▸ What you should do
Below are some records. Return exactly their lines from the one containing "Virechana is a detoxification therapy" through the one containing "methylome is inherited", and drop the pictures.

▸ Task material
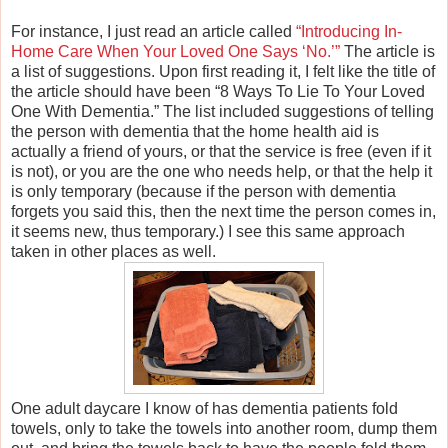
For instance, I just read an article called
“Introducing In-
Home Care When Your Loved One Says ‘No.’”
The article is
a list of suggestions. Upon first reading it, I felt like the title of
the article should have been “8 Ways To Lie To Your Loved
One With Dementia.” The list included suggestions of telling
the person with dementia that the home health aid is
actually a friend of yours, or that the service is free (even if it
is not), or you are the one who needs help, or that the help it
is only temporary (because if the person with dementia
forgets you said this, then the next time the person comes in,
it seems new, thus temporary.) I see this same approach
taken in other places as well.
One adult daycare I know of has dementia patients fold
towels, only to take the towels into another room, dump them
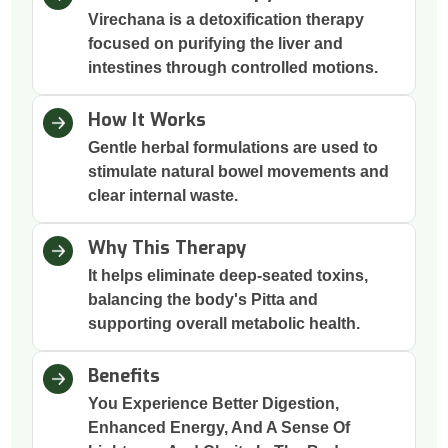
Virechana is a detoxification therapy
focused on purifying the liver and
intestines through controlled motions.
How It Works
Gentle herbal formulations are used to
stimulate natural bowel movements and
clear internal waste.
Why This Therapy
It helps eliminate deep-seated toxins,
balancing the body's Pitta and
supporting overall metabolic health.
Benefits
You Experience Better Digestion,
Enhanced Energy, And A Sense Of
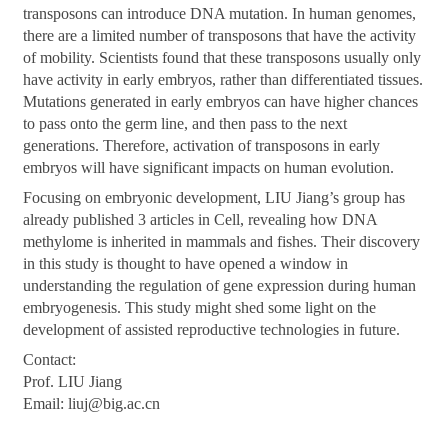
transposons can introduce DNA mutation. In human genomes,
there are a limited number of transposons that have the activity
of mobility. Scientists found that these transposons usually only
have activity in early embryos, rather than differentiated tissues.
Mutations generated in early embryos can have higher chances
to pass onto the germ line, and then pass to the next
generations. Therefore, activation of transposons in early
embryos will have significant impacts on human evolution.
Focusing on embryonic development, LIU Jiang’s group has
already published 3 articles in Cell, revealing how DNA
methylome is inherited in mammals and fishes. Their discovery
in this study is thought to have opened a window in
understanding the regulation of gene expression during human
embryogenesis. This study might shed some light on the
development of assisted reproductive technologies in future.
Contact:
Prof. LIU Jiang
Email:
liuj@big.ac.cn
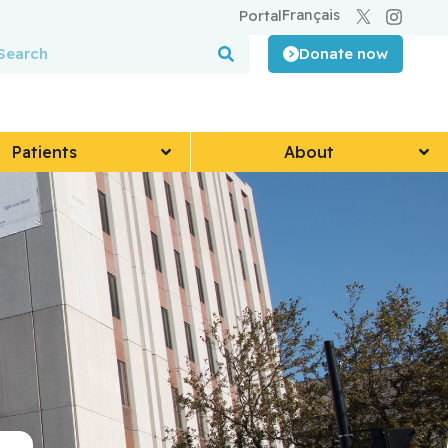
Français
Portal
Donate now
Patients
About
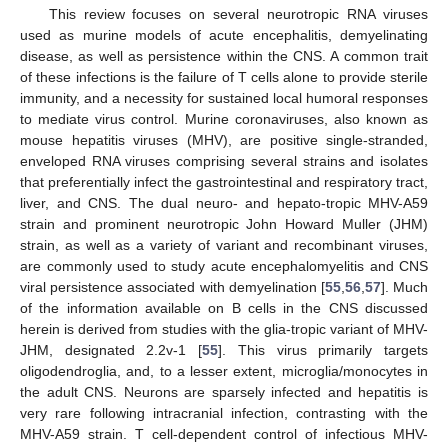
This review focuses on several neurotropic RNA viruses
used as murine models of acute encephalitis, demyelinating
disease, as well as persistence within the CNS. A common trait
of these infections is the failure of T cells alone to provide sterile
immunity, and a necessity for sustained local humoral responses
to mediate virus control. Murine coronaviruses, also known as
mouse hepatitis viruses (MHV), are positive single-stranded,
enveloped RNA viruses comprising several strains and isolates
that preferentially infect the gastrointestinal and respiratory tract,
liver, and CNS. The dual neuro- and hepato-tropic MHV-A59
strain and prominent neurotropic John Howard Muller (JHM)
strain, as well as a variety of variant and recombinant viruses,
are commonly used to study acute encephalomyelitis and CNS
viral persistence associated with demyelination [
55
,
56
,
57
]. Much
of the information available on B cells in the CNS discussed
herein is derived from studies with the glia-tropic variant of MHV-
JHM, designated 2.2v-1 [
55
]. This virus primarily targets
oligodendroglia, and, to a lesser extent, microglia/monocytes in
the adult CNS. Neurons are sparsely infected and hepatitis is
very rare following intracranial infection, contrasting with the
MHV-A59 strain. T cell-dependent control of infectious MHV-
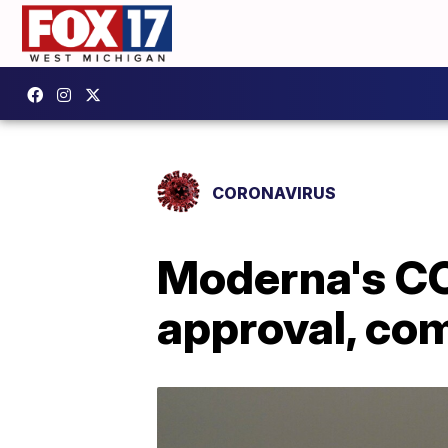
CORONAVIRUS
Moderna's CO
approval, co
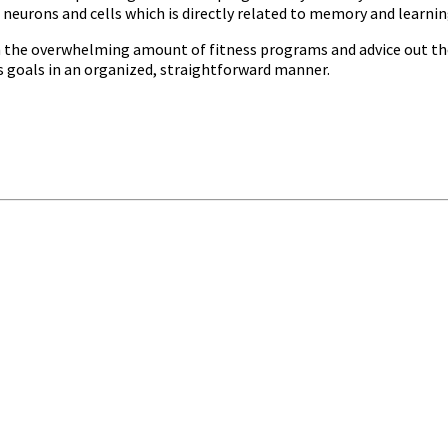
 neurons and cells which is directly related to memory and learnin
ugh the overwhelming amount of fitness programs and advice out the
ss goals in an organized, straightforward manner.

▸ Response to the exercise
Virechana is a detoxification therapy
focused on purifying the liver and
intestines through controlled motions.
How It Works
Gentle herbal formulations are used to
stimulate natural bowel movements and
clear internal waste.
Why This Therapy
It helps eliminate deep-seated toxins,
balancing the body's Pitta and
supporting overall metabolic health.
Benefits
You Experience Better Digestion,
Enhanced Energy, And A Sense Of
transposons can introduce DNA mutation. In human genomes,
there are a limited number of transposons that have the activity
of mobility. Scientists found that these transposons usually only
have activity in early embryos, rather than differentiated tissues.
Mutations generated in early embryos can have higher chances
to pass onto the germ line, and then pass to the next
generations. Therefore, activation of transposons in early
embryos will have significant impacts on human evolution.
Focusing on embryonic development, LIU Jiang’s group has
already published 3 articles in Cell, revealing how DNA
methylome is inherited in mammals and fishes. Their discovery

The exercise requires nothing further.